● Task to carry out: According to the study of children's motorbike injuries, what was the average length of hospital stay?

● Text provided:
┄┄┄┄┄┄┄┄┄┄┄┄┄┄┄┄┄┄┄┄
Retrospective analysis of all patients under the age of 16 who were admitted to Waikato Hospital following a motorbike accident from January 2006 to May 2008. Patients were identifying using ICD 10 coding (U 651). Patient notes were retrieved and reviewed. Patients were excluded if they were not admitted from the emergency department.

There were 70 admissions identified in 58 patients on ICD coding. Three admissions were excluded. Nine patients had two or more separate admissions during the study period. Fifty-seven were male and the average age was 12.5 (range 6 to 15). There were 21 admissions in 2006, 27 in 2007 and 19 in the first five months of 2008. 64 (96%) were admitted under the orthopaedic/trauma service. 87% were helmeted and 73% were wearing protective gear. Motocross riding was responsible for 60% of admissions. No patients died. One patient had documented loss of consciousness at the scene and the mean injury severity score was 5.8 (range 1 to 27). There were 108 documented injuries and 28% of patients had multiple injuries. Of all injuries, lower extremity (33%) and upper extremity (28%) and head injuries (12%) were most common. Three percent of patients required surgery with 24.4% of these requiring multiple anaesthetics. The average length of stay was three days (range 1 to 10). One patient was transferred to another centre for spinal surgery and rehabilitation.

Severe motorbike injuries are common in Waikato. The number of severe injuries is increasing. Most injuries are associated with motocross and more than half require surgery. This increasing workload has financial implications on orthopaedic, trauma and emergency departments. Children riding motorbikes should wear helmets and protective gear at all times.
┄┄┄┄┄┄┄┄┄┄┄┄┄┄┄┄┄┄┄┄
● Stored entries:

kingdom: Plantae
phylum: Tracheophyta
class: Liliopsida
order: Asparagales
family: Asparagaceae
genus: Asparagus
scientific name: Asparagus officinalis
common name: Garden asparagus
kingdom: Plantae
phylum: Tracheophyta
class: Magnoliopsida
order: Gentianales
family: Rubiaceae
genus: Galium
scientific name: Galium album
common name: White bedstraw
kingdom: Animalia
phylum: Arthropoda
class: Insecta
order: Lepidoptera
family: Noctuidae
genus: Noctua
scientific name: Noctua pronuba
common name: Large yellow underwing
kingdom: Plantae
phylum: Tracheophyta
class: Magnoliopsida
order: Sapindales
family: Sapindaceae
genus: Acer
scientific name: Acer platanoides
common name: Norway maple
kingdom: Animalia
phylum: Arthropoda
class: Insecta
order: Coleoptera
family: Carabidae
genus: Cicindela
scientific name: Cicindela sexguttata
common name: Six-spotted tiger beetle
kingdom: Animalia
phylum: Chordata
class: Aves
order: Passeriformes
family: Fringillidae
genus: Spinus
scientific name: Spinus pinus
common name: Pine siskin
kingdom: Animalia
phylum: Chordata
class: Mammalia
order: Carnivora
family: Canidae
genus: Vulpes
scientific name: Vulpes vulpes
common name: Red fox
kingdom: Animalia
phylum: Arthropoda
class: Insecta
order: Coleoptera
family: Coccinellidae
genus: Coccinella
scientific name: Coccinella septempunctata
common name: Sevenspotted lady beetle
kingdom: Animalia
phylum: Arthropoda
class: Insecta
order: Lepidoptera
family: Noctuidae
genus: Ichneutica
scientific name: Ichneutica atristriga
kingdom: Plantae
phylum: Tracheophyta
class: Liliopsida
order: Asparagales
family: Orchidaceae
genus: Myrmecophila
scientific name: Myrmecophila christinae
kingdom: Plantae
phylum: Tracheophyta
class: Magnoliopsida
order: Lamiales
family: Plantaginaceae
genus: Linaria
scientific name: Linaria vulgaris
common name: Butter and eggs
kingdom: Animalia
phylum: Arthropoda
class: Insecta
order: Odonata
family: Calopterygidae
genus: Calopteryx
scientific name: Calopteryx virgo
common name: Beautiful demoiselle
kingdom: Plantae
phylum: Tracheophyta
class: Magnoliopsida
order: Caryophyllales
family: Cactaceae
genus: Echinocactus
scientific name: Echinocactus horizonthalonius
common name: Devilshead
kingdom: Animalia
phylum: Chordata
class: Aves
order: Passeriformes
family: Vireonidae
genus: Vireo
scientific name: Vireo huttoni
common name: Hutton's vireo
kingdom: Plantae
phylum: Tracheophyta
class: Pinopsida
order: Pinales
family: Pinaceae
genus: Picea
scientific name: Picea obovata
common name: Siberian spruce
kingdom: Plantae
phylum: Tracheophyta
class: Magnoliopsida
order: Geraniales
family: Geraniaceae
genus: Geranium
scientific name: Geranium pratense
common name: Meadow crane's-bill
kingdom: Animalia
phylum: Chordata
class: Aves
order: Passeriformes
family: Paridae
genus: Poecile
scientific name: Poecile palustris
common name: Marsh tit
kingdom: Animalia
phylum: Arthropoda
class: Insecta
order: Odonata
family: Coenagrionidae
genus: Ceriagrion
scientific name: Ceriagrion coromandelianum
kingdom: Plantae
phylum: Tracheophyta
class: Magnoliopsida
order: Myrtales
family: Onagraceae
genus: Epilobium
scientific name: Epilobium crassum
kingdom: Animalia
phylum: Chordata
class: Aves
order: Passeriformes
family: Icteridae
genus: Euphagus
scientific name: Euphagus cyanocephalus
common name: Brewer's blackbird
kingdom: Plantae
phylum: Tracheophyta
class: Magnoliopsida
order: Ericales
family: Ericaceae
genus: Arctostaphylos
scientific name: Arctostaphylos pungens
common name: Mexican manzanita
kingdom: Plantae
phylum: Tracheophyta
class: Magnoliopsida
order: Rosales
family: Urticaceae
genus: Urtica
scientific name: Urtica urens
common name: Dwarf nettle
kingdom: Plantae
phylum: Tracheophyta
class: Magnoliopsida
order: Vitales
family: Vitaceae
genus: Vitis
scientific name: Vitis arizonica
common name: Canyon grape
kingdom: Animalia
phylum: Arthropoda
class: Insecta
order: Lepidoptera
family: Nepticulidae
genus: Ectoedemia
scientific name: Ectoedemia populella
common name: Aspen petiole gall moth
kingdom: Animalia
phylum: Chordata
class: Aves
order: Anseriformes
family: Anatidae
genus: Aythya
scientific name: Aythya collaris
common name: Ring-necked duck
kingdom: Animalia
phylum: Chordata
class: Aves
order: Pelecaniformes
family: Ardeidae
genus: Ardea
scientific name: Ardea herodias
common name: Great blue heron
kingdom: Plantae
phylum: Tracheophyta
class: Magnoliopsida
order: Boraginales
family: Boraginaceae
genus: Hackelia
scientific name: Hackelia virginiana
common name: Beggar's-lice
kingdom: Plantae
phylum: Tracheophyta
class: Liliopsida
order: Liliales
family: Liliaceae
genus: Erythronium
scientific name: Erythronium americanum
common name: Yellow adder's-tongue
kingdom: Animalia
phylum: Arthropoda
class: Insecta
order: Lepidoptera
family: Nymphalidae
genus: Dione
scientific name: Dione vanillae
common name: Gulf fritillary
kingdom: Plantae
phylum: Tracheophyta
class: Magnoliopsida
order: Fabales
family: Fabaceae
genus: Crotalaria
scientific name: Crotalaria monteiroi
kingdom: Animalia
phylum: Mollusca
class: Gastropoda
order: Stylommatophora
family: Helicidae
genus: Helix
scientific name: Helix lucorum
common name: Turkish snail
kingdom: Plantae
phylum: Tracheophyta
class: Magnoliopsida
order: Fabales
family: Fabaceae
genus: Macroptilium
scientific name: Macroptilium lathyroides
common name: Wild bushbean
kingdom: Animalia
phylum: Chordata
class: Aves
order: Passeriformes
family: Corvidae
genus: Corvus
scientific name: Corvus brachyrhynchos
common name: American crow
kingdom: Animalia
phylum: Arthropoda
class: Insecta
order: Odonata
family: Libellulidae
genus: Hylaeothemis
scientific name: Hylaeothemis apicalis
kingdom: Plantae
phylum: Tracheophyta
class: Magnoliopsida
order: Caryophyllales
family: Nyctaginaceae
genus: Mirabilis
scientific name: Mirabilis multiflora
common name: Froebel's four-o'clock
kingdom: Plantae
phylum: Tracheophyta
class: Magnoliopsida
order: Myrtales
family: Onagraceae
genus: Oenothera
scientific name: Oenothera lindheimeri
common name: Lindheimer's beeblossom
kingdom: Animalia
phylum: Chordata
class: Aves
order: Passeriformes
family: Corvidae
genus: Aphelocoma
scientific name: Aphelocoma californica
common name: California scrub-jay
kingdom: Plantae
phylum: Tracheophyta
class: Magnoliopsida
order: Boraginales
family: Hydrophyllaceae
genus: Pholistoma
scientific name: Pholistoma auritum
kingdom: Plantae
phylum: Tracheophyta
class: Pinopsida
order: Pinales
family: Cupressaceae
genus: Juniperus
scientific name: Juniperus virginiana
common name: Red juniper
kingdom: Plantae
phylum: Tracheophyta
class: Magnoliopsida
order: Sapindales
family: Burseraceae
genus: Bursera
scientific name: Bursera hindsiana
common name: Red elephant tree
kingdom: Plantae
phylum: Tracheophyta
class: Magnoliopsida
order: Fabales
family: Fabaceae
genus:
┄┄┄┄┄┄┄┄┄┄┄┄┄┄┄┄┄┄┄┄
● Answer section: Three days (range 1 to 10).